WORK ORDER
Please locate each line in the items below that contains the word "Peupliers", matching case, and copy those lines out.

DATA PROVIDED
────────────────────

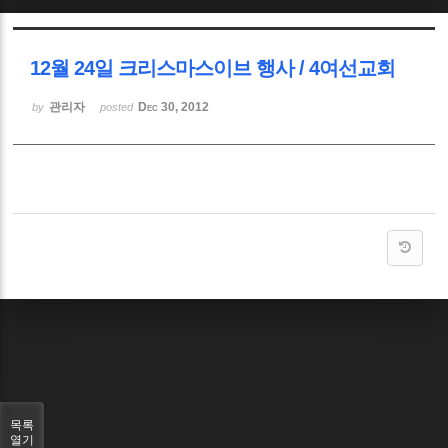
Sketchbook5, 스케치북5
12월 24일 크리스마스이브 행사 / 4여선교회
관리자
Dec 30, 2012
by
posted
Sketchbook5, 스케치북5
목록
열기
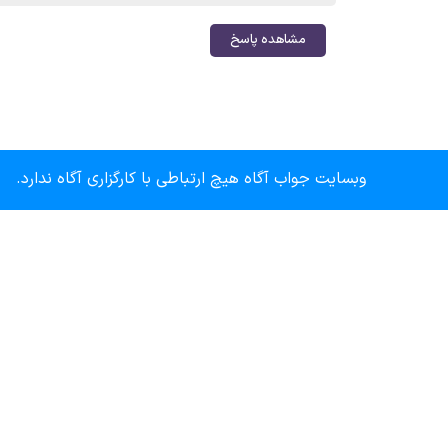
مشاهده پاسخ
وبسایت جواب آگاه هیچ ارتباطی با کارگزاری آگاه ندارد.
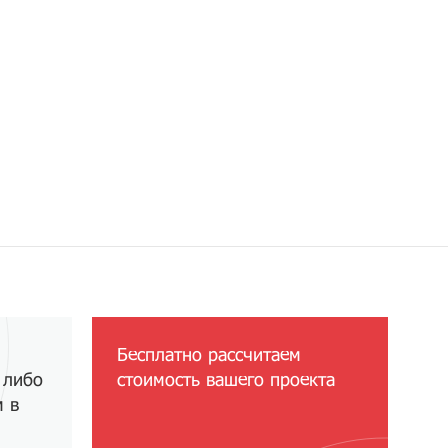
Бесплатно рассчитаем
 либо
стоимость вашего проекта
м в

────────────────────

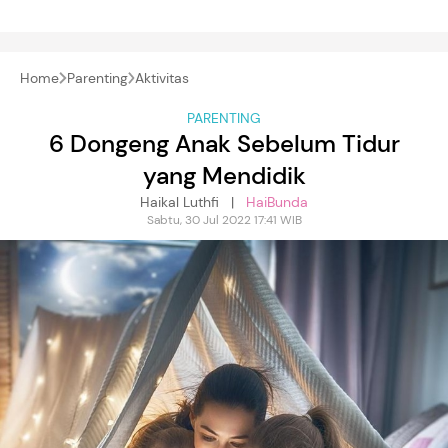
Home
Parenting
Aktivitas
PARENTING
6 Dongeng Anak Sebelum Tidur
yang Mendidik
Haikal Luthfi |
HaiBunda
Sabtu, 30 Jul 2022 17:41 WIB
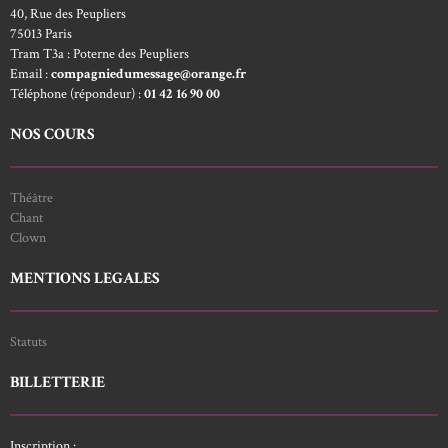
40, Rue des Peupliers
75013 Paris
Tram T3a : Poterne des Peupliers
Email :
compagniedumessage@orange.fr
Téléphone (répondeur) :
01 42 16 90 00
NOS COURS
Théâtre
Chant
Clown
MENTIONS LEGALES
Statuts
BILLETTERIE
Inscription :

────────────────────

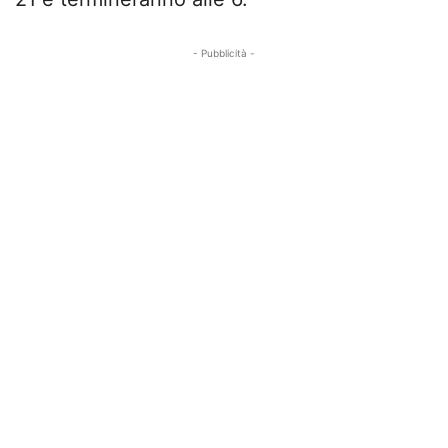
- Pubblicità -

────────────────────

COMPLETED TASK
40, Rue des Peupliers
Tram T3a : Poterne des Peupliers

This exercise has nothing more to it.